Last week heralded two big musical events for us. Firstly, ‘Heal You’, our first ever single was released by Nonclassical to lovely reviews and played on Radio 3’s ‘In Tune’. Listen to the full interview here (Sarah’s on at about 37mins in). Look out for a second single and album release late Spring.
Secondly, we premiered ‘The Girls Who Wished to Marry Stars’, a new work by Luke Styles for juice and contemporary jazz group, Tangent, at LICA, an amazing arts centre at the University of Lancaster. This was the musical premiere, with three dancers being added to the mix for our performances at Southbank and Glasgow in July and August. It tells the Native American story of three young girls who want to get hitched so badly that they fly up into the sky and marry some stars. Unfortunately, the stars don’t seem to match their high expectations and, getting rapidly bored, they gaze longingly down to earth to try and ensnare some new and very different husbands, namely a bear, a snake and a wolverine.
The work is part of a larger project entitled ‘New Music Biennial’ organised by the PRSF supporting 20 new commissions to celebrate the arrival of the Commonwealth Games to the UK. During times of austerity, programmes such as this are vital to our economy, as proven last year by a report that said the Arts is worth more than £850m to the UK (read it in full here). Now, my usual juice blogs are normally full of light-hearted revelry…and this one will be no different in some respects! However, I feel so passionately about the following topic that I had to commit fingers to keypad.
Now, being performed simultaneously in the theatre next door, that very same evening, was ‘The Vagina Monologues’, an annual student event run to raise money to end violence against women and girls. In its twelfth year, a fantastic achievement, we discovered that it very nearly didn’t start at all, the University initially saying that the word ‘vagina’ had no place being displayed anywhere in public on campus or in university buildings. My reaction to hearing this was to make me want to run around screaming the word ‘vagina’ relentlessly (hmmm…maybe I can get it into a juice piece?!). Why would any academic institution be so ridiculous? And how brilliant is it that female students fought against that stupid decision and can now go about happily selling ‘chocolate vagina lollipops’?
However, what is even more ludicrous is that Lancaster University is shutting its Music Department at the end of this year. The ‘management’ had this to say:
“Lancaster recognises the importance of music as a discipline to draw on within the wider arts, and is investing in the arts while retaining disciplinary expertise in music. While there will not be a single major degree in music, there will still be teaching in the broad area of music available across arts degrees at Lancaster.
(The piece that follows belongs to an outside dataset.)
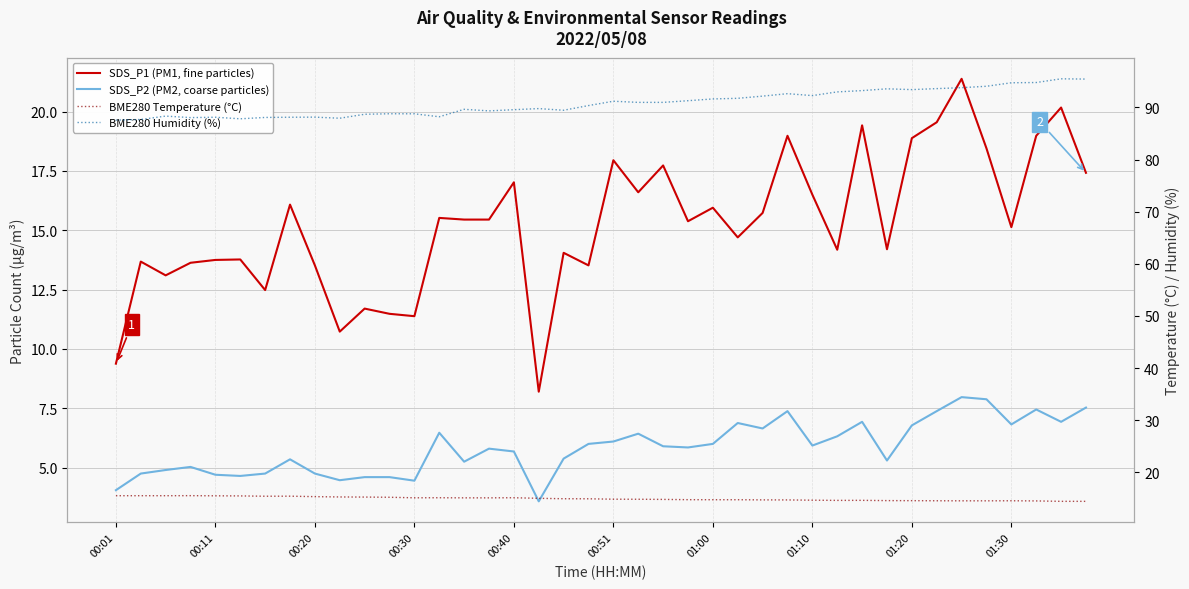

What value does the SDS_P1 (PM1, fine particles) series have at 39?

17.4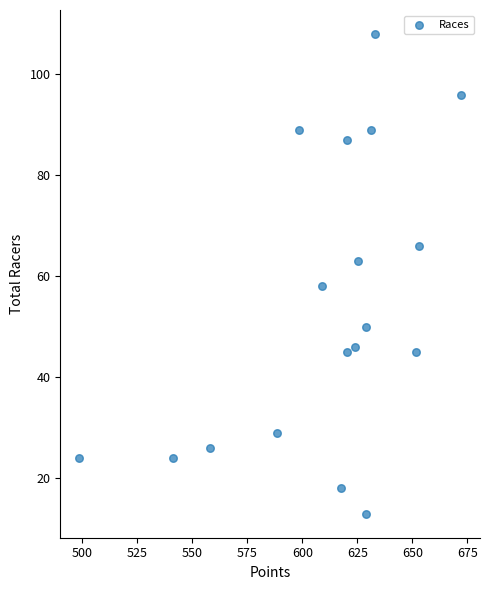

What is the range of Y values (max minus min)?

95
A wealth of UK and international artists of the highest calibre come to Lancaster every year in public programmes of professional theatre, dance, exhibitions and concerts. This will continue in the future.”
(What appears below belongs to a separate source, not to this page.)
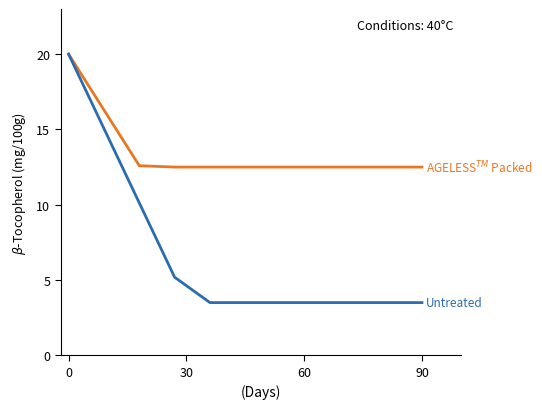

What is the smallest value displayed?

3.5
Lancaster is not unusual in making this decision. UEA also shut their utterly brilliant Music Department not that long ago, to outcry from musicians all around the country. However, there are many academic institutions bucking the trend, investing and expanding their departments, a good example being the University of Kent .
I will testify that LICA’s Great Hall is a brilliant venue, the front of house team fantastically well-organised and the sound technicians excellent. The public audience were very appreciative…but where were the students? The support that the university management claim they give to the arts centre, failed to materialize. The fact that they had some of the UK’s foremost young artists presenting classical, jazz and contemporary music in their Great Hall should have been something that they celebrated in their University and involved students in heavily. Where is the joy in not doing so?
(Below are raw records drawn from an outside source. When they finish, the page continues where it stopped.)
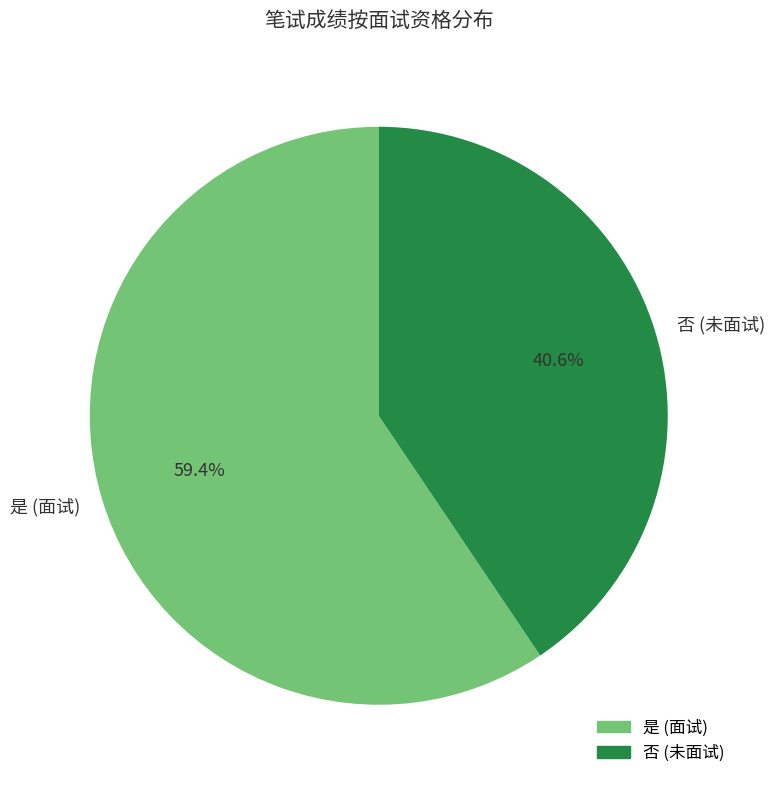

Which slice is the smallest?

否 (未面试)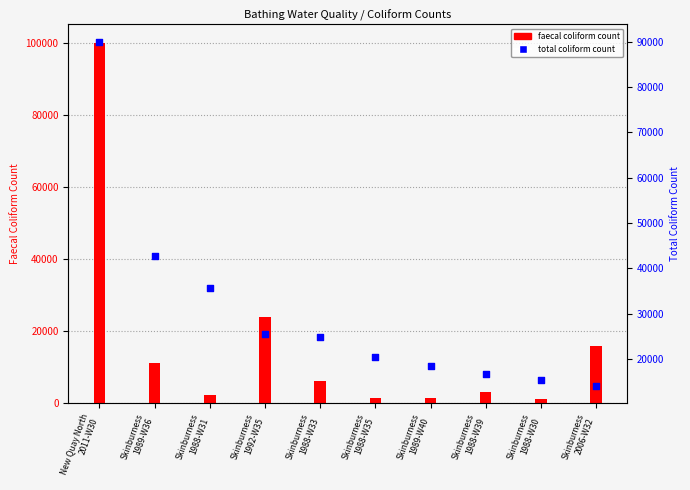

Which series contains the lowest Y value?

faecal coliform count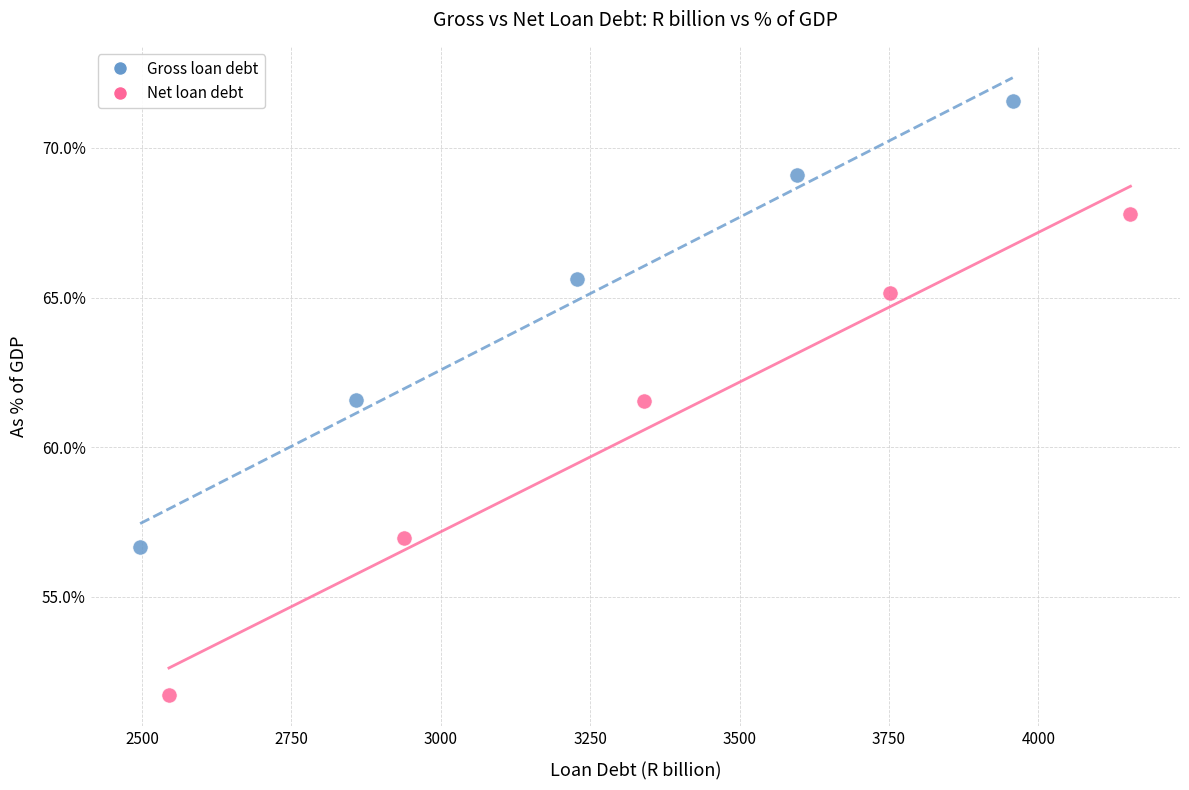

Which series has the largest Y range (max minus min)?

Net loan debt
Lancaster University needs to help its students develop their appreciation of the beauty in the world around them by enabling them to attend music events which inspire them, regardless of their field of study. As many studies have proven, music improves learning, concentration – in short, it makes you brainier! Our own government has even supported this notion, saying:
“Arts and culture strengthen communities, bringing people together and removing social barriers. Involving young people in the arts increases their academic performance, encourages creativity, and supports talent.”
Now, I see the irony in a government stating its support for subjects that it also undermines with funding cuts but it’s even more ironic that UK University administrators see Music departments as dead weight when in fact investing in them would raise not only the University profile but improve academic results.
I feel proud of our achievements in commissioning a great new piece and forming a lasting partnership with a very different ensemble. It breaks my heart to think that students will no longer be able to pursue a musical career by studying at Lancaster when our studies at the University of York formed such a solid foundation for our own.